Action item - Please return each entry that follows exactly as written, and keep the pictures out.

Records supplied -
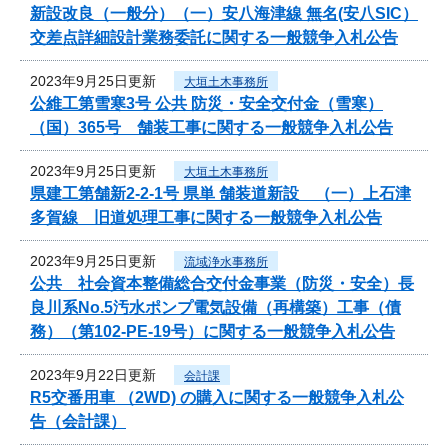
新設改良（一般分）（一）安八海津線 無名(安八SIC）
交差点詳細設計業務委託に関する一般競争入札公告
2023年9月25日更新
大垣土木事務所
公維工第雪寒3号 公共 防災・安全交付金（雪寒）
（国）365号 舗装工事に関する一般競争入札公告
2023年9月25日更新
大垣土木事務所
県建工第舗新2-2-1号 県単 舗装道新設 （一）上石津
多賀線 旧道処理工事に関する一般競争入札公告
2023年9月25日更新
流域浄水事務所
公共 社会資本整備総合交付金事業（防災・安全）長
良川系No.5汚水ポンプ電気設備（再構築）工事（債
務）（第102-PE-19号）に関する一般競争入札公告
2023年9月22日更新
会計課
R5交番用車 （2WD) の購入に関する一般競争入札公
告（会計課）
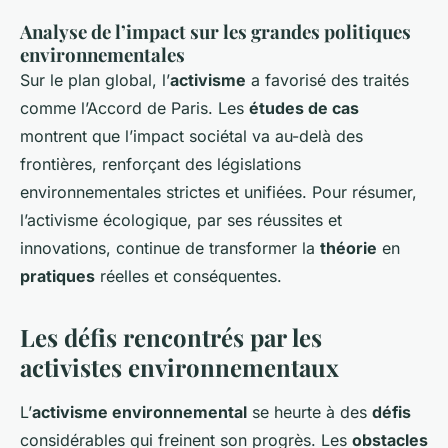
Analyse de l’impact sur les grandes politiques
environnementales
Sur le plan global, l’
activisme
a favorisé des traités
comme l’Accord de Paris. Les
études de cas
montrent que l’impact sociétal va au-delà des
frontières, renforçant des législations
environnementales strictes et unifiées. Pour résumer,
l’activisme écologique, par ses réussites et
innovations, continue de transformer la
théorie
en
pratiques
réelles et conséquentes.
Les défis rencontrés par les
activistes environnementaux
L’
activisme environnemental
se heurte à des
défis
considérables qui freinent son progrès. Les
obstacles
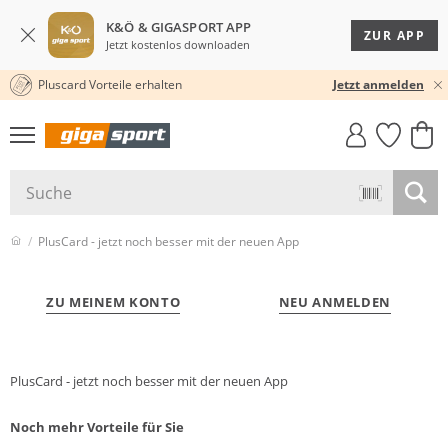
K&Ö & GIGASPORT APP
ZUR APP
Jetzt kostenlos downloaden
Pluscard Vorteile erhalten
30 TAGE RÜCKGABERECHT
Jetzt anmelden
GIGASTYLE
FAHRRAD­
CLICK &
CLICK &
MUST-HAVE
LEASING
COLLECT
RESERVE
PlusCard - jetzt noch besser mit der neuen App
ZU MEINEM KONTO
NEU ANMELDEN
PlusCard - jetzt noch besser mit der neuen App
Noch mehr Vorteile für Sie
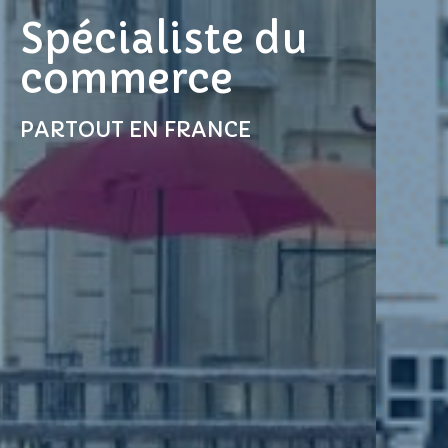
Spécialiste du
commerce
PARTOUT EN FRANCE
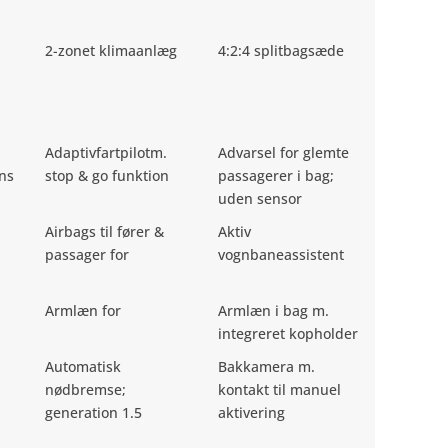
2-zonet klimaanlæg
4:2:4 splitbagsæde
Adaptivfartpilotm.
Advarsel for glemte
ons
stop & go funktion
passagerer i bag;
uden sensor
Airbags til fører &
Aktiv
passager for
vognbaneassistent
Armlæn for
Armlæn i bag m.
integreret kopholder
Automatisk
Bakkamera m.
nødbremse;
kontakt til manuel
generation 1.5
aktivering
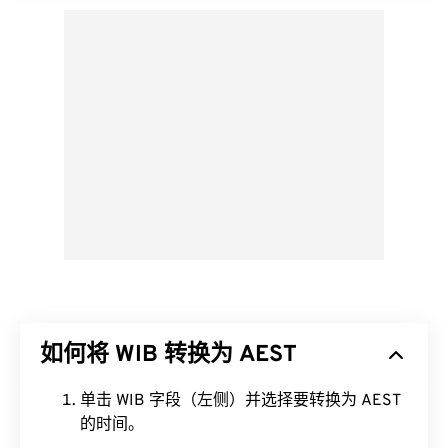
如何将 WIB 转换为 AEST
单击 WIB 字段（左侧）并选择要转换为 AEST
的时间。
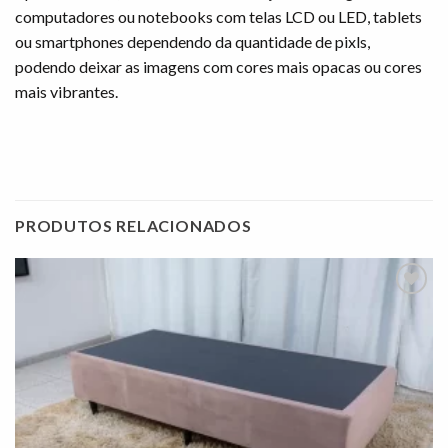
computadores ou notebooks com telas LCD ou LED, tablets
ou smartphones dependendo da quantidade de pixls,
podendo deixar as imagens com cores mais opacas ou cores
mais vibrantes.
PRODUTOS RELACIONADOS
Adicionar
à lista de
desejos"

Written response -
新設改良（一般分）（一）安八海津線 無名(安八SIC）
交差点詳細設計業務委託に関する一般競争入札公告
2023年9月25日更新
大垣土木事務所
公維工第雪寒3号 公共 防災・安全交付金（雪寒）
（国）365号 舗装工事に関する一般競争入札公告
2023年9月25日更新
大垣土木事務所
県建工第舗新2-2-1号 県単 舗装道新設 （一）上石津
多賀線 旧道処理工事に関する一般競争入札公告
2023年9月25日更新
流域浄水事務所
公共 社会資本整備総合交付金事業（防災・安全）長
良川系No.5汚水ポンプ電気設備（再構築）工事（債
務）（第102-PE-19号）に関する一般競争入札公告
2023年9月22日更新
会計課
R5交番用車 （2WD) の購入に関する一般競争入札公
告（会計課）
Analyse de l’impact sur les grandes politiques
environnementales
Sur le plan global, l’
activisme
a favorisé des traités
comme l’Accord de Paris. Les
études de cas
montrent que l’impact sociétal va au-delà des
frontières, renforçant des législations
environnementales strictes et unifiées. Pour résumer,
l’activisme écologique, par ses réussites et
innovations, continue de transformer la
théorie
en
pratiques
réelles et conséquentes.
Les défis rencontrés par les
activistes environnementaux
L’
activisme environnemental
se heurte à des
défis
considérables qui freinent son progrès. Les
obstacles
K&Ö & GIGASPORT APP
ZUR APP
Jetzt kostenlos downloaden
Pluscard Vorteile erhalten
30 TAGE RÜCKGABERECHT
Jetzt anmelden
GIGASTYLE
FAHRRAD­
CLICK &
CLICK &
MUST-HAVE
LEASING
COLLECT
RESERVE
PlusCard - jetzt noch besser mit der neuen App
ZU MEINEM KONTO
NEU ANMELDEN
PlusCard - jetzt noch besser mit der neuen App
Noch mehr Vorteile für Sie
Spécialiste du
commerce
PARTOUT EN FRANCE
2-zonet klimaanlæg
4:2:4 splitbagsæde
Adaptivfartpilotm.
Advarsel for glemte
ons
stop & go funktion
passagerer i bag;
uden sensor
Airbags til fører &
Aktiv
passager for
vognbaneassistent
Armlæn for
Armlæn i bag m.
integreret kopholder
Automatisk
Bakkamera m.
nødbremse;
kontakt til manuel
generation 1.5
aktivering
如何将 WIB 转换为 AEST
单击 WIB 字段（左侧）并选择要转换为 AEST
的时间。
computadores ou notebooks com telas LCD ou LED, tablets
ou smartphones dependendo da quantidade de pixls,
podendo deixar as imagens com cores mais opacas ou cores
mais vibrantes.
PRODUTOS RELACIONADOS
Adicionar
à lista de
desejos"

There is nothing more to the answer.